Though I heard about him often after I was first introduced to remote viewing in 1983, Russell Targ had left SRI two years before I started my remote viewing training there in 1984. So, unlike the case with Ingo Swann, Hal Puthoff, and others, I didn’t have the chance to meet him personally until 1999. It was then that I was helping organize the founding meeting for the International Remote Viewing Association (IRVA). Since Russell was one of the seminal figures in the development of remote viewing, I thought he deserved a place at the table and so reached out to him. He accepted my invitation and joined the rest of us for the historic get together that led to the formation of IRVA. Since then we have often been in touch both electronically and in person. Russell is one of a kind! (Read more about Russell Targ Here!)
This photo, taken around 1997 by the legendary music-industry photographer Robert Knight, shows Russell on his primary mode of transportation at the time — a motor scooter. A victim of a chronic eye malady that seriously impaired his vision, Russell’s eyesight was later further damaged by a laser in a laboratory accident. Nearly legally blind, he couldn’t drive a car, but did manage the scooter, despite the concerns and objections of family and friends who didn’t think he ought to be on the streets at all driving any conveyance.
Russell with his wife Patty in October 2004 on a visit to Austin Texas to conduct a workshop. I took this photo in front of the Oasis Grill above Lake Travis where I had met them for dinner. The sunsets over the lake from the patio of the Oasis are legendary, and Russell and Patty wanted to enjoy it.

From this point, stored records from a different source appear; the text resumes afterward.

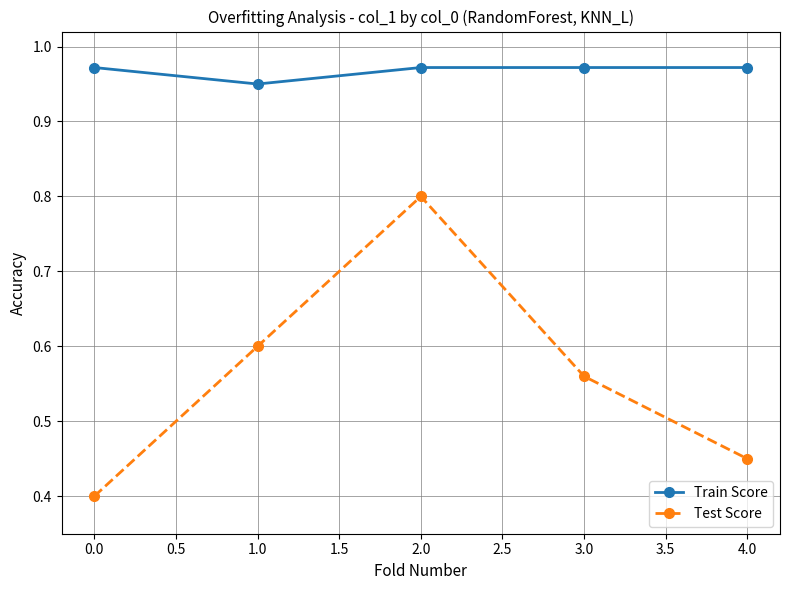

True or false: Train Score has a value of 1.7 at 4.0.

False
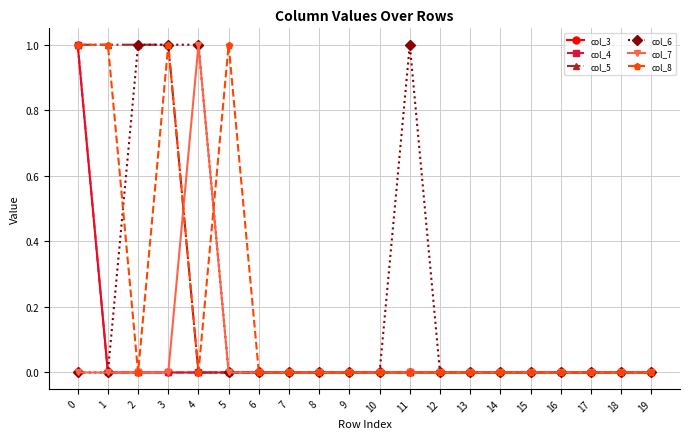

Rank the series by their maximum value, from highest to lowest.

col_3, col_4, col_5, col_6, col_7, col_8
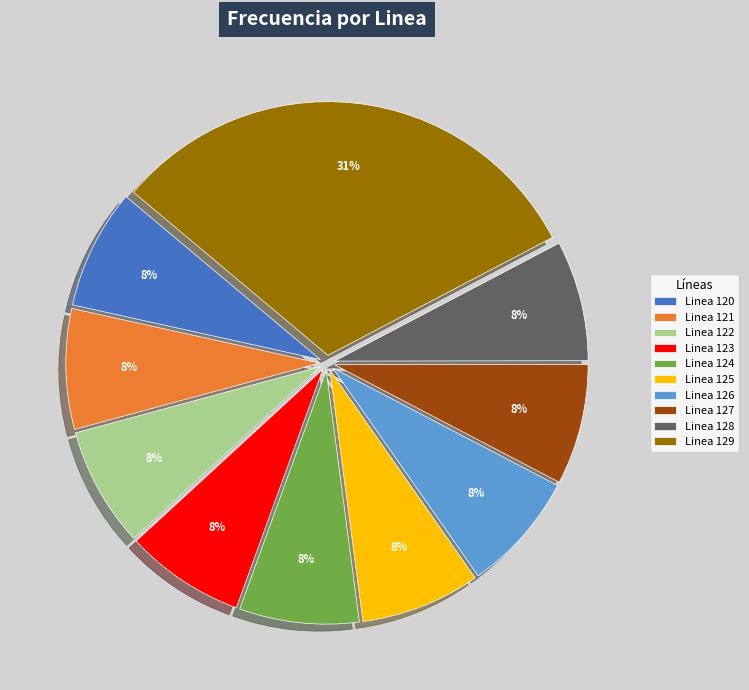

What is the largest slice in the pie chart?

Linea 129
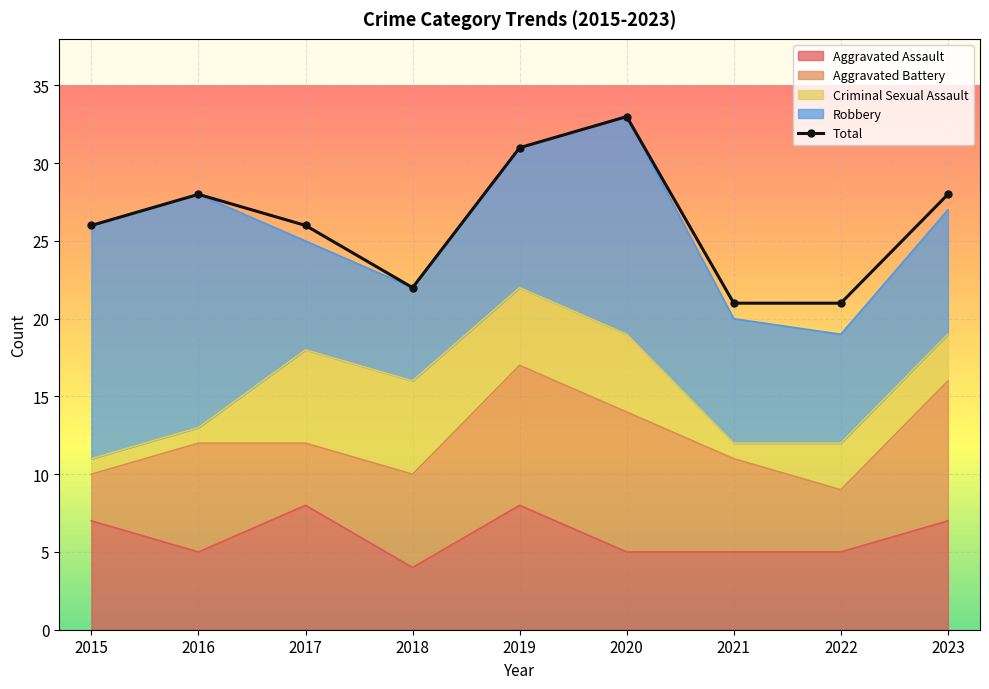

What is the smallest value displayed?

21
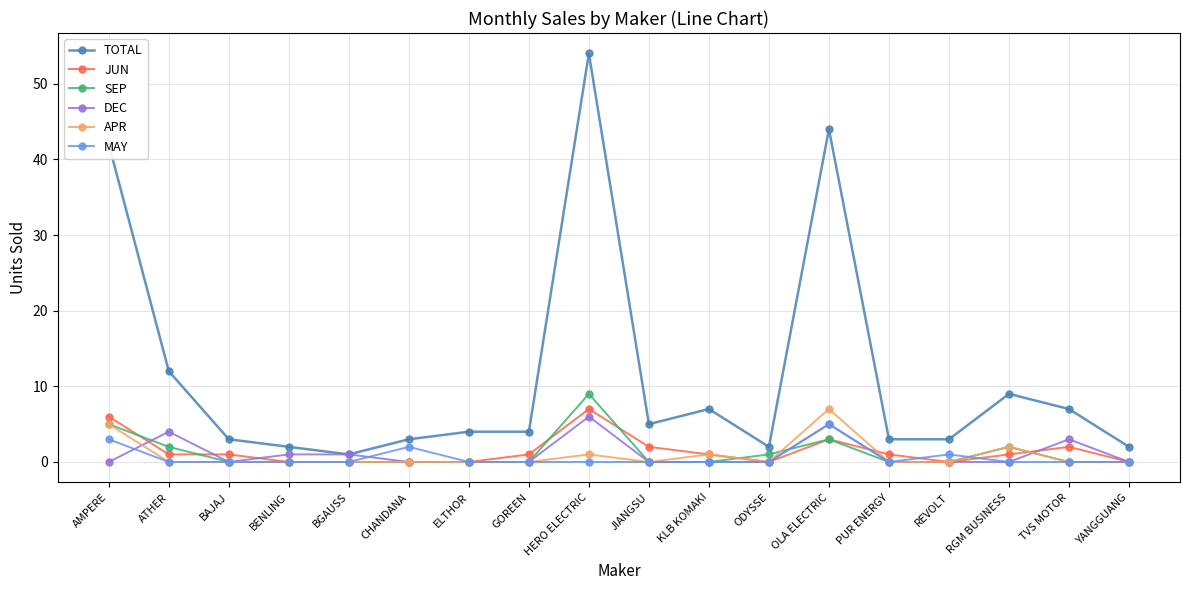

True or false: TOTAL has a value of 7 at KLB KOMAKI.

True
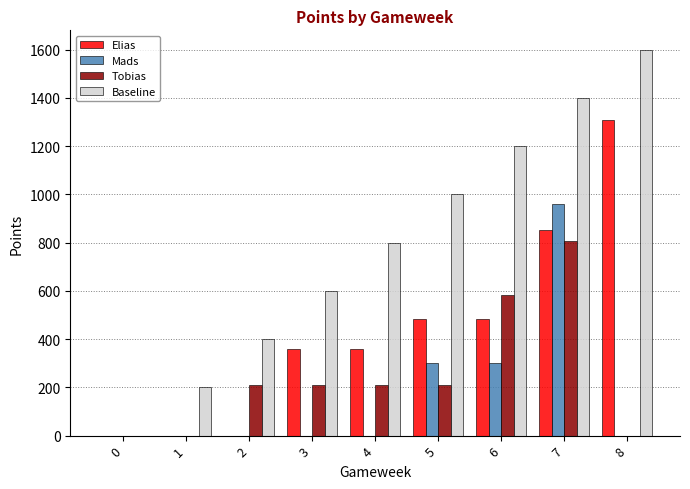

What value does the Elias series have at 7?

850.4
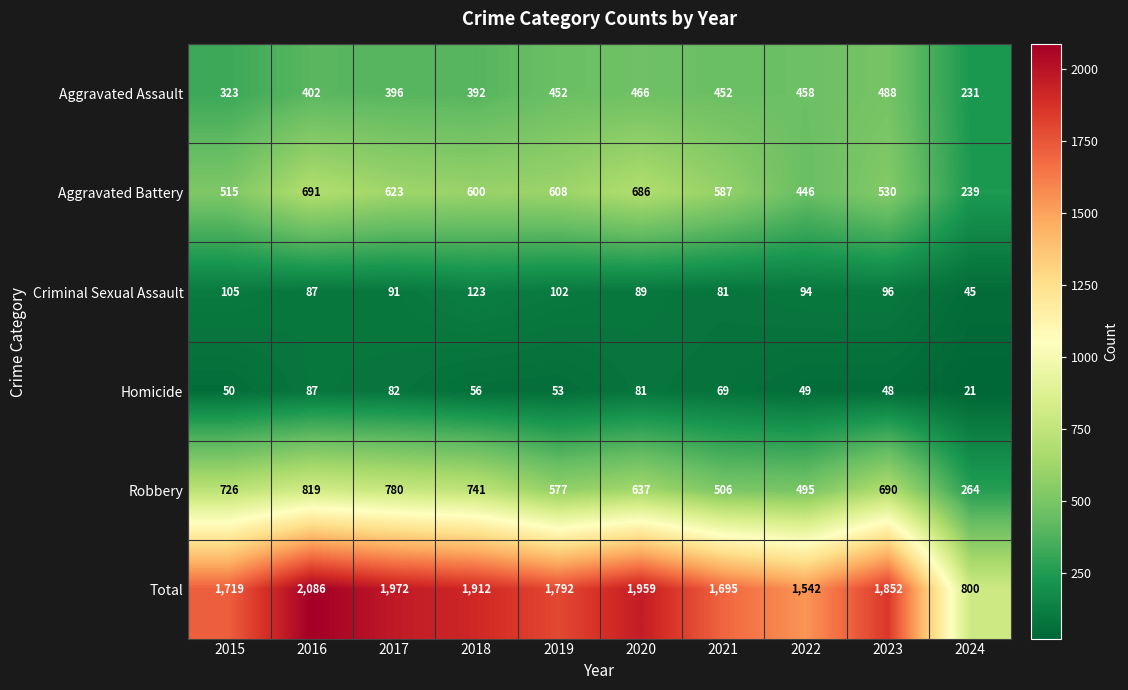

Which series has the largest range (max minus min)?

Total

Russell and I at dusk on the patio of the Oasis. During the evening we discussed the manuscript he was working on that would become his next book, The End of Suffering. We disagreed on the nature of time and of human free will — a debate we have enjoyed continuing over the years.
This is a photo I took of Russell when he was visiting in Hal Puthoff’s Austin-based laboratory. Hal, Russell and I were being interviewed for a documentary on Russell’s involvement in remote viewing.